INPUT DATA
# # # #
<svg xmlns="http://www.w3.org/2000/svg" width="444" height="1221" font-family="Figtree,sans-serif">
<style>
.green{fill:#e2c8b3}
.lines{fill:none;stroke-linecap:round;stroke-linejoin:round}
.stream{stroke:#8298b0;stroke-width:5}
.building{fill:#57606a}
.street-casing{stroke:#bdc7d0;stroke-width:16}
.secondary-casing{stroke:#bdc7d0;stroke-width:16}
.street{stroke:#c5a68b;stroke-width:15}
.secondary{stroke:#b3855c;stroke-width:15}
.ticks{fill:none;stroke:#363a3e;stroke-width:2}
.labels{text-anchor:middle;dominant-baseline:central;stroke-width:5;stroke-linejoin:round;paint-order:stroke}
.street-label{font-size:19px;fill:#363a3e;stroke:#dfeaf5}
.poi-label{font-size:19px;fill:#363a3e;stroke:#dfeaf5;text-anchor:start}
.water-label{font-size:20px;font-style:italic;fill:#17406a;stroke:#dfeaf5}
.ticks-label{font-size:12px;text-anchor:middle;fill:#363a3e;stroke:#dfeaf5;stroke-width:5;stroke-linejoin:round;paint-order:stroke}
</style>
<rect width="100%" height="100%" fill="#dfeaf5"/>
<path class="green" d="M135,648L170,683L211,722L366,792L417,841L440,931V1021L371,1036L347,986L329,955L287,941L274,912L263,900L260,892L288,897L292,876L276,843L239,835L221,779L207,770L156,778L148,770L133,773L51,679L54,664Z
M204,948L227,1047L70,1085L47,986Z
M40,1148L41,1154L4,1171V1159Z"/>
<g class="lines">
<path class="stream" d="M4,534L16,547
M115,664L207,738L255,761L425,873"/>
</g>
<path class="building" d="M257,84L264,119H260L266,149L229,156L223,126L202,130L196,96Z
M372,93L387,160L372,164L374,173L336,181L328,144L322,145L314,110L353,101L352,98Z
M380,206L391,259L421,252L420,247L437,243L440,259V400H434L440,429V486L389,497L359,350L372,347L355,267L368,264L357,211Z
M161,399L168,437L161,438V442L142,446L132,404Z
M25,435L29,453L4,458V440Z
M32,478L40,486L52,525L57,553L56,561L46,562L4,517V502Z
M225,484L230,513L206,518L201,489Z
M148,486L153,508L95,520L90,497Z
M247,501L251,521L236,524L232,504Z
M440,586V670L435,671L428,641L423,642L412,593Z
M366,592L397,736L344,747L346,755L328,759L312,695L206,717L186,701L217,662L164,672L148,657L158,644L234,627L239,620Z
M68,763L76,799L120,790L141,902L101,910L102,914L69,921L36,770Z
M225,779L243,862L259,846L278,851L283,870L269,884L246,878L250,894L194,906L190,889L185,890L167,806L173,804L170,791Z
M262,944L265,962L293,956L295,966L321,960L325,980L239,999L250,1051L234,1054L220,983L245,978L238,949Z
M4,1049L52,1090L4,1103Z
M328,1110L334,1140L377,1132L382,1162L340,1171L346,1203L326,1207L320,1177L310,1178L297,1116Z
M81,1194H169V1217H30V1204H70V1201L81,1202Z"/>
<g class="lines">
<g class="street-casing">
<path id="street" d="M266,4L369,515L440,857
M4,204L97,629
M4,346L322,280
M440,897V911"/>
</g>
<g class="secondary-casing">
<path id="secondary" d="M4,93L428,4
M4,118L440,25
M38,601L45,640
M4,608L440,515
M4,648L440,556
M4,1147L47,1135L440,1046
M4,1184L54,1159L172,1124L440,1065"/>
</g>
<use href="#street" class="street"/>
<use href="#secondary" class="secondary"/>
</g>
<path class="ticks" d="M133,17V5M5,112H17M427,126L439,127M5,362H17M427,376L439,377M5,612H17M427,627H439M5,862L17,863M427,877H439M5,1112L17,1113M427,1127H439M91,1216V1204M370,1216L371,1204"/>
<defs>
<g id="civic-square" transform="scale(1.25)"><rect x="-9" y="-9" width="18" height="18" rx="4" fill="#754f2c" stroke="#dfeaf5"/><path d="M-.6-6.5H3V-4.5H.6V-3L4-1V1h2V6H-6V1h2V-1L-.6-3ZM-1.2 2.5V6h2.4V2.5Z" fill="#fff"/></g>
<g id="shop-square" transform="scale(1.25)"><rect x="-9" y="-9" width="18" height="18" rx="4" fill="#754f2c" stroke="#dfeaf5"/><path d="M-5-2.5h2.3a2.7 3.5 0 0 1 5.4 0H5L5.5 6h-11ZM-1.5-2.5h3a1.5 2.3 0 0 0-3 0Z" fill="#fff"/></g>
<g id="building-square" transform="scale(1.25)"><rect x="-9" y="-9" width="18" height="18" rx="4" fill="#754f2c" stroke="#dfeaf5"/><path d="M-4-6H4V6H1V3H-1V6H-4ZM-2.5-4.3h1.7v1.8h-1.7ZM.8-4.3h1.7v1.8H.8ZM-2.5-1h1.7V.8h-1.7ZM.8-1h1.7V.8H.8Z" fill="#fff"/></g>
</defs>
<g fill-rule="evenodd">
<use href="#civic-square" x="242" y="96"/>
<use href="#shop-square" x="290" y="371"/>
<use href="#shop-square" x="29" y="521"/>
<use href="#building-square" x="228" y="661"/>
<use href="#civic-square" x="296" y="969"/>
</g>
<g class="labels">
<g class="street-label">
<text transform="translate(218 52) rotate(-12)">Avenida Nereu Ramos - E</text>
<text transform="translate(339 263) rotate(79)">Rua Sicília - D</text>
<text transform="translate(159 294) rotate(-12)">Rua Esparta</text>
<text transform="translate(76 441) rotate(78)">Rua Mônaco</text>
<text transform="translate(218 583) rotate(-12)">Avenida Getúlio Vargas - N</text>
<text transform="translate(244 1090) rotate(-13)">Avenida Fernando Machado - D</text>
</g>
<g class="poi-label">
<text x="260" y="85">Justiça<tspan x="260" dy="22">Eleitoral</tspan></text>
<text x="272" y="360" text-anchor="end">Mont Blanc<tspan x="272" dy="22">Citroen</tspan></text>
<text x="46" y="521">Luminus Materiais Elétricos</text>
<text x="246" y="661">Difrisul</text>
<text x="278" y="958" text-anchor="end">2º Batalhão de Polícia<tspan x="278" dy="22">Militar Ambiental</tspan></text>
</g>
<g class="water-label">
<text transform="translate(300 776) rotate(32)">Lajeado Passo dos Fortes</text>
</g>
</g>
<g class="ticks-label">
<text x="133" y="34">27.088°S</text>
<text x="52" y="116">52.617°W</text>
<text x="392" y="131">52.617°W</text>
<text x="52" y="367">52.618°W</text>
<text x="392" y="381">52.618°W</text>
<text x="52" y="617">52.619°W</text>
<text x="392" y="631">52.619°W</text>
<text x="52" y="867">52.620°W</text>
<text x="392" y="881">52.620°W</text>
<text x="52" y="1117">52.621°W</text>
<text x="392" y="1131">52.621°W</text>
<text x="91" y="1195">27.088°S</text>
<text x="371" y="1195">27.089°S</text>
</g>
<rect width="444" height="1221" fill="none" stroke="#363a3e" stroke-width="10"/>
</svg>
# # # #
TASK
In your answer, reproduce every entry exactly as it was written.

RESPONSE AREA
<svg xmlns="http://www.w3.org/2000/svg" width="444" height="1221" font-family="Figtree,sans-serif">
<style>
.green{fill:#e2c8b3}
.lines{fill:none;stroke-linecap:round;stroke-linejoin:round}
.stream{stroke:#8298b0;stroke-width:5}
.building{fill:#57606a}
.street-casing{stroke:#bdc7d0;stroke-width:16}
.secondary-casing{stroke:#bdc7d0;stroke-width:16}
.street{stroke:#c5a68b;stroke-width:15}
.secondary{stroke:#b3855c;stroke-width:15}
.ticks{fill:none;stroke:#363a3e;stroke-width:2}
.labels{text-anchor:middle;dominant-baseline:central;stroke-width:5;stroke-linejoin:round;paint-order:stroke}
.street-label{font-size:19px;fill:#363a3e;stroke:#dfeaf5}
.poi-label{font-size:19px;fill:#363a3e;stroke:#dfeaf5;text-anchor:start}
.water-label{font-size:20px;font-style:italic;fill:#17406a;stroke:#dfeaf5}
.ticks-label{font-size:12px;text-anchor:middle;fill:#363a3e;stroke:#dfeaf5;stroke-width:5;stroke-linejoin:round;paint-order:stroke}
</style>
<rect width="100%" height="100%" fill="#dfeaf5"/>
<path class="green" d="M135,648L170,683L211,722L366,792L417,841L440,931V1021L371,1036L347,986L329,955L287,941L274,912L263,900L260,892L288,897L292,876L276,843L239,835L221,779L207,770L156,778L148,770L133,773L51,679L54,664Z
M204,948L227,1047L70,1085L47,986Z
M40,1148L41,1154L4,1171V1159Z"/>
<g class="lines">
<path class="stream" d="M4,534L16,547
M115,664L207,738L255,761L425,873"/>
</g>
<path class="building" d="M257,84L264,119H260L266,149L229,156L223,126L202,130L196,96Z
M372,93L387,160L372,164L374,173L336,181L328,144L322,145L314,110L353,101L352,98Z
M380,206L391,259L421,252L420,247L437,243L440,259V400H434L440,429V486L389,497L359,350L372,347L355,267L368,264L357,211Z
M161,399L168,437L161,438V442L142,446L132,404Z
M25,435L29,453L4,458V440Z
M32,478L40,486L52,525L57,553L56,561L46,562L4,517V502Z
M225,484L230,513L206,518L201,489Z
M148,486L153,508L95,520L90,497Z
M247,501L251,521L236,524L232,504Z
M440,586V670L435,671L428,641L423,642L412,593Z
M366,592L397,736L344,747L346,755L328,759L312,695L206,717L186,701L217,662L164,672L148,657L158,644L234,627L239,620Z
M68,763L76,799L120,790L141,902L101,910L102,914L69,921L36,770Z
M225,779L243,862L259,846L278,851L283,870L269,884L246,878L250,894L194,906L190,889L185,890L167,806L173,804L170,791Z
M262,944L265,962L293,956L295,966L321,960L325,980L239,999L250,1051L234,1054L220,983L245,978L238,949Z
M4,1049L52,1090L4,1103Z
M328,1110L334,1140L377,1132L382,1162L340,1171L346,1203L326,1207L320,1177L310,1178L297,1116Z
M81,1194H169V1217H30V1204H70V1201L81,1202Z"/>
<g class="lines">
<g class="street-casing">
<path id="street" d="M266,4L369,515L440,857
M4,204L97,629
M4,346L322,280
M440,897V911"/>
</g>
<g class="secondary-casing">
<path id="secondary" d="M4,93L428,4
M4,118L440,25
M38,601L45,640
M4,608L440,515
M4,648L440,556
M4,1147L47,1135L440,1046
M4,1184L54,1159L172,1124L440,1065"/>
</g>
<use href="#street" class="street"/>
<use href="#secondary" class="secondary"/>
</g>
<path class="ticks" d="M133,17V5M5,112H17M427,126L439,127M5,362H17M427,376L439,377M5,612H17M427,627H439M5,862L17,863M427,877H439M5,1112L17,1113M427,1127H439M91,1216V1204M370,1216L371,1204"/>
<defs>
<g id="civic-square" transform="scale(1.25)"><rect x="-9" y="-9" width="18" height="18" rx="4" fill="#754f2c" stroke="#dfeaf5"/><path d="M-.6-6.5H3V-4.5H.6V-3L4-1V1h2V6H-6V1h2V-1L-.6-3ZM-1.2 2.5V6h2.4V2.5Z" fill="#fff"/></g>
<g id="shop-square" transform="scale(1.25)"><rect x="-9" y="-9" width="18" height="18" rx="4" fill="#754f2c" stroke="#dfeaf5"/><path d="M-5-2.5h2.3a2.7 3.5 0 0 1 5.4 0H5L5.5 6h-11ZM-1.5-2.5h3a1.5 2.3 0 0 0-3 0Z" fill="#fff"/></g>
<g id="building-square" transform="scale(1.25)"><rect x="-9" y="-9" width="18" height="18" rx="4" fill="#754f2c" stroke="#dfeaf5"/><path d="M-4-6H4V6H1V3H-1V6H-4ZM-2.5-4.3h1.7v1.8h-1.7ZM.8-4.3h1.7v1.8H.8ZM-2.5-1h1.7V.8h-1.7ZM.8-1h1.7V.8H.8Z" fill="#fff"/></g>
</defs>
<g fill-rule="evenodd">
<use href="#civic-square" x="242" y="96"/>
<use href="#shop-square" x="290" y="371"/>
<use href="#shop-square" x="29" y="521"/>
<use href="#building-square" x="228" y="661"/>
<use href="#civic-square" x="296" y="969"/>
</g>
<g class="labels">
<g class="street-label">
<text transform="translate(218 52) rotate(-12)">Avenida Nereu Ramos - E</text>
<text transform="translate(339 263) rotate(79)">Rua Sicília - D</text>
<text transform="translate(159 294) rotate(-12)">Rua Esparta</text>
<text transform="translate(76 441) rotate(78)">Rua Mônaco</text>
<text transform="translate(218 583) rotate(-12)">Avenida Getúlio Vargas - N</text>
<text transform="translate(244 1090) rotate(-13)">Avenida Fernando Machado - D</text>
</g>
<g class="poi-label">
<text x="260" y="85">Justiça<tspan x="260" dy="22">Eleitoral</tspan></text>
<text x="272" y="360" text-anchor="end">Mont Blanc<tspan x="272" dy="22">Citroen</tspan></text>
<text x="46" y="521">Luminus Materiais Elétricos</text>
<text x="246" y="661">Difrisul</text>
<text x="278" y="958" text-anchor="end">2º Batalhão de Polícia<tspan x="278" dy="22">Militar Ambiental</tspan></text>
</g>
<g class="water-label">
<text transform="translate(300 776) rotate(32)">Lajeado Passo dos Fortes</text>
</g>
</g>
<g class="ticks-label">
<text x="133" y="34">27.088°S</text>
<text x="52" y="116">52.617°W</text>
<text x="392" y="131">52.617°W</text>
<text x="52" y="367">52.618°W</text>
<text x="392" y="381">52.618°W</text>
<text x="52" y="617">52.619°W</text>
<text x="392" y="631">52.619°W</text>
<text x="52" y="867">52.620°W</text>
<text x="392" y="881">52.620°W</text>
<text x="52" y="1117">52.621°W</text>
<text x="392" y="1131">52.621°W</text>
<text x="91" y="1195">27.088°S</text>
<text x="371" y="1195">27.089°S</text>
</g>
<rect width="444" height="1221" fill="none" stroke="#363a3e" stroke-width="10"/>
</svg>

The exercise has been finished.